Elle faillit se mordre la langue d’avoir laissé échapper une réflexion qui n’était pas exempte de cruauté à l’endroit d’un prétendant en disponibilité. A la vive surprise de Krystyna, loin de la tancer pour cette pique inutile, Boleslaw la remercia chaleureusement en l’embrassant sur le bout du nez. Soulagée, elle en déduisit – un peu hâtivement – que, de guerre lasse, il avalt abandonné ses projets transcendants.
En vérité, en s’exprimant avec une franchise qui n’était pas frappée au coin d’une générosité excessive, Krystyna avait semé, dans les sillons fertiles du cerveau de Boleslaw, la graine d’un plan follement audacieux – le seul, peut-être, qui pût encore lui permettre, à l’âge de l’apathie globale, de réaliser sa destinée.
A défaut de disposer de troupes compactes, prêtes à monter à l’assaut des citadelles du pouvoir, le leader » en puissance comptait, pour mener son affaire à bien, sur le dévouement d’une poignée de camarades – au demeurant aussi isolés que lui – qui n’avaient jamais, à sa connaissance, reculé devant le danger. A son appel, une fois de plus ils répondirent. présents. Zdenek, Witold et Krysztof reçurent la mission de contacter des copains
et de constituer chacun, autour de leur personne, un mini-commando d’irréductibles.

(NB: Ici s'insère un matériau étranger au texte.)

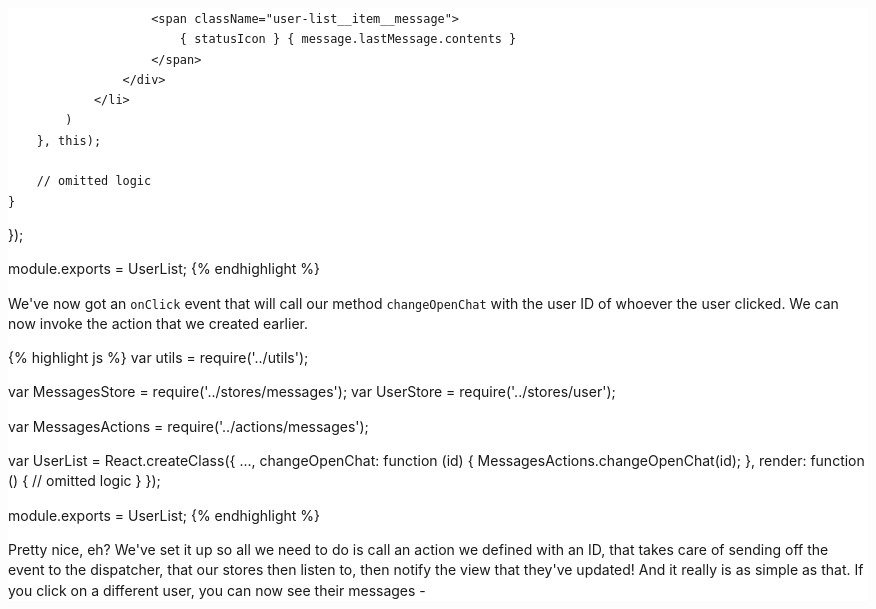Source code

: 						<span className="user-list__item__message">
							{ statusIcon } { message.lastMessage.contents }
						</span>
					</div>
				</li>
			)
		}, this);

		// omitted logic
	}
});

module.exports = UserList;
{% endhighlight %}

We've now got an `onClick` event that will call our method `changeOpenChat` with the user ID of whoever the user clicked. We can now invoke the action that we created earlier.

{% highlight js %}
var utils = require('../utils');

var MessagesStore = require('../stores/messages');
var UserStore = require('../stores/user');

var MessagesActions = require('../actions/messages');

var UserList = React.createClass({
	...,
	changeOpenChat: function (id) {
		MessagesActions.changeOpenChat(id);
	},
	render: function () {
		// omitted logic
	}
});

module.exports = UserList;
{% endhighlight %}

Pretty nice, eh? We've set it up so all we need to do is call an action we defined with an ID, that takes care of sending off the event to the dispatcher, that our stores then listen to, then notify the view that they've updated! And it really is as simple as that. If you click on a different user, you can now see their messages -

Boleslaw, pour sa part, s’attaqua sur le champ au nœud du problème. De la vraisemblance de la solution qu’il y apporterait dépendait,
en effet, son triomphe ou sa confusion, le premier débouchant sur l’air enivrant des cîmes, la seconde conduisant à des abysses
qui risquaient fort de ne pas rester à l’état de figure de style et de se matérialiser sous la forme du cul de basse fosse d’une prison.